While leading Liberal and National Party figures have railed against the ABC for generations, the Coalition has not, since the 1930s, had such a strongly reactionary right-wing demanding its sale or disbandment.
Known reasons are:
- its non-committal editorial policy un-nerves ultra-conservative politicians by giving the left and centre a hearing;
- privatisation fits the financial ideology of the right-wing and would provide the usual windfalls for buyers;
- similarly, the ABC as well as being a corporation is a public institution for holding together a society, not a private business for an atomised world of bitching individuals; and
- its removal would provide business protection for commercial broadcasters and publishers — some of whom kick over all journalistic bounds to cheer on Coalition sides.
That pattern of thought produced a call by the Liberal Party’s National Council last June, voting two to one, to sell off the ABC; Malcolm Turnbull, a possible voice of moderation, is gone — and time is tight.
The right-wing parties are in office, probably at least into the early part of next year, though you never know.
After public splits and policy paralysis, they have every reason to get jittery and want to get in some heavy hits very quickly, in case the voters decide the jig is up.
They have declared war on the broadcaster, a spectacular target and scalp, at their policy council and now it will also be asked what personal cultural and intellectual competencies such Liberal people might have if they want to kill off the ABC.
They can push in on the appointment of a new managing director, maybe one willing to oversee more crippling budget-slashing, disparagement of the broadcaster, undermining and, even, the end.
It is a scenario bound to cause massive uproar and division in Australia, which is perhaps an actual appetising prospect to a revolutionary Right, with heavily lopsided outcomes at best — meaning problems for freedom of media and democracy in general.
RETIRING HURT
In the meantime, Michelle Guthrie has said her removal was a shock — a devastating, unjustified act for which she might yet seek legal redress.
A main failing seems to have been her managerial style: much talk on efficiency, or defeating “internal barriers to progress” and about “investing in audience strategies” for “delivering against those strategies”. Talk not much liked by actual broadcasters, versus claimed achievements in funding investigative journalism, “culture, conversations and stories” — a bit more of that might have gone down well.
Another main failing also looks to have been the senior executive habit of pushing things through without deigning to sell them and the discomfit at doing advocacy for the ABC in the public domain, just when it needed that visible strong hand.

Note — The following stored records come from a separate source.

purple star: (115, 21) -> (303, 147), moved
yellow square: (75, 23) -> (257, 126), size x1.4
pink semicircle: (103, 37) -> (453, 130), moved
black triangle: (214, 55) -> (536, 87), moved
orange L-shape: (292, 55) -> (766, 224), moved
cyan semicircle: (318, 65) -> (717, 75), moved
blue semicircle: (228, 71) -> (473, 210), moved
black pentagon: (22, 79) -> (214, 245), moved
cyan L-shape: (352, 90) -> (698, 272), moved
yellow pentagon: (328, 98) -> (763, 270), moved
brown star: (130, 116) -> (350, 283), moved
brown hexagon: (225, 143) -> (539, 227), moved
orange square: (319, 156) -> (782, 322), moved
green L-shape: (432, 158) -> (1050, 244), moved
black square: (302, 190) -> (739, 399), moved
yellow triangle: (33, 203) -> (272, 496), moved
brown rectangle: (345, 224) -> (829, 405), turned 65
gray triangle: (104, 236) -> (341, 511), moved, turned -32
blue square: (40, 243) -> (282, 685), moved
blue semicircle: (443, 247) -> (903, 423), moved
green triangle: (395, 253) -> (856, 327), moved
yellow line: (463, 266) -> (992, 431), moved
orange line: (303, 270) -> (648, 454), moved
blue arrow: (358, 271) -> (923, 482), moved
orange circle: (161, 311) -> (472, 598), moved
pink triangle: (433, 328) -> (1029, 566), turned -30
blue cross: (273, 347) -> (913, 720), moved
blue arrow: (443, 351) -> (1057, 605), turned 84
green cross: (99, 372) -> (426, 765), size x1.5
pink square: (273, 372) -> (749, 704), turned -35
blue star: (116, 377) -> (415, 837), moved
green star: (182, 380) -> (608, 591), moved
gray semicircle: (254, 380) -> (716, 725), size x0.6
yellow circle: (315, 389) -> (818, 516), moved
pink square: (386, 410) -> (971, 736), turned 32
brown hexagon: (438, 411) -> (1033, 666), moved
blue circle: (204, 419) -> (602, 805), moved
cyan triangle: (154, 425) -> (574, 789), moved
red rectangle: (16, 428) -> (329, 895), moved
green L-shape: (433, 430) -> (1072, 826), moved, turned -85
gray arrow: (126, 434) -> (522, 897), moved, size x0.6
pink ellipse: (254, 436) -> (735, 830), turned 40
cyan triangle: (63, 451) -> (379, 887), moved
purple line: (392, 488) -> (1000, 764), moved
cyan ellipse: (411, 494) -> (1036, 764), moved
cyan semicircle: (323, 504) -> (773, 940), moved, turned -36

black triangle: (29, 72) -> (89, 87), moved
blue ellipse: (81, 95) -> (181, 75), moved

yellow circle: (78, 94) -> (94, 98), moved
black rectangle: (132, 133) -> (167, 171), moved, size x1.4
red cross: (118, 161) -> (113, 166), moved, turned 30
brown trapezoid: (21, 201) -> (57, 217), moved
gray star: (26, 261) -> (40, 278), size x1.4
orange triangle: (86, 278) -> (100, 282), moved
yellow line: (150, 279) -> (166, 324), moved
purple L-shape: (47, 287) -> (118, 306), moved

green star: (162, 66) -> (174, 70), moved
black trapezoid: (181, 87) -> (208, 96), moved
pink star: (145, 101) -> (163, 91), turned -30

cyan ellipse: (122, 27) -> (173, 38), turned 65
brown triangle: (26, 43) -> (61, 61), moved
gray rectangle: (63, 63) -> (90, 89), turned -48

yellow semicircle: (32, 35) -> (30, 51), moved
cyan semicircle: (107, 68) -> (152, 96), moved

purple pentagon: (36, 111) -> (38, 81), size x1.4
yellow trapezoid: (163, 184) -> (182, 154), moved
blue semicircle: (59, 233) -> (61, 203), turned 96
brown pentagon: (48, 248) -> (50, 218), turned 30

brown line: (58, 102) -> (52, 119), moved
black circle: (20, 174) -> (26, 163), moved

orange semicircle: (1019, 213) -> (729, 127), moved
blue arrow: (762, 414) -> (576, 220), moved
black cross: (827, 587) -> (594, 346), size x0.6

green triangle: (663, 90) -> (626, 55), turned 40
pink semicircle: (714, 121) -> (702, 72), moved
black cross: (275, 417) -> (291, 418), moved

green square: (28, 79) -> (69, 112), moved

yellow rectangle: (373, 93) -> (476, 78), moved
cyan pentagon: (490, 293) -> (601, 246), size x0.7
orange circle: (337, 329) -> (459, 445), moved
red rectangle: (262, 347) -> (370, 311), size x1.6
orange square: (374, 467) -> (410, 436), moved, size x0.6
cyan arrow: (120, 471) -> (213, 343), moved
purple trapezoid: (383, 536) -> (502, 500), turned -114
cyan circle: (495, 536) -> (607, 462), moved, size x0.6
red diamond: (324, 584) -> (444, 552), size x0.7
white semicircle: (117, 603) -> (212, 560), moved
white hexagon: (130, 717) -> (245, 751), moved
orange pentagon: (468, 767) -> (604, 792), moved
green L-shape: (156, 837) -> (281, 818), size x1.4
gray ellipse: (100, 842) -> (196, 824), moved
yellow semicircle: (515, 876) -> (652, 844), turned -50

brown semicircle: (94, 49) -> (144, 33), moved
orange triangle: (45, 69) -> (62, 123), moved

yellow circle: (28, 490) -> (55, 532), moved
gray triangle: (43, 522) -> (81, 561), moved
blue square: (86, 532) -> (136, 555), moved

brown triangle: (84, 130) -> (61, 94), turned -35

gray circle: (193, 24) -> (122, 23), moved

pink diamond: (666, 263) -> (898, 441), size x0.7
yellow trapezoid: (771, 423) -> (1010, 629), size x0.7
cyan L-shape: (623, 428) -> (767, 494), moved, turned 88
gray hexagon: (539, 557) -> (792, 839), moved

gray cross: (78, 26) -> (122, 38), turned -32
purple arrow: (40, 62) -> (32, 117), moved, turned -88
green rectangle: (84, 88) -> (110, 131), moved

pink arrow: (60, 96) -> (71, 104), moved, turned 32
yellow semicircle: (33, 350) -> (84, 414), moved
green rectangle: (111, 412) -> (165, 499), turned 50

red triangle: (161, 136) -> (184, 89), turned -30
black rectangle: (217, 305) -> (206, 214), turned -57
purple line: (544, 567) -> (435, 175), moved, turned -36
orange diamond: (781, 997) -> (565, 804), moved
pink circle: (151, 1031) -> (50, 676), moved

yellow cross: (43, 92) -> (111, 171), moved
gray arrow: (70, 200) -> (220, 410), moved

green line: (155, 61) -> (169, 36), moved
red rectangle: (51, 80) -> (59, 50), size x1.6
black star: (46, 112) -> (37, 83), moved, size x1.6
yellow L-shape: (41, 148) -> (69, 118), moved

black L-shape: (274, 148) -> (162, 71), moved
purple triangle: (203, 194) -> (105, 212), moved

Sad but probably true, a person on a $900,000 per annum contract that says the board can sack you on the way through, who has attracted critics across the board, and has fallen out with the board, gets little sympathy and might be quickly forgotten — or not.
Once an all-purpose corporate chief, things can work out well. We may see this one sooner or later running Optus, or the Gann Railway, Bundy Rum, a state gallery of the arts, Dreamworld — anything at all.
Media editor Dr Lee Duffield is a former ABC foreign correspondent, political journalist and academic.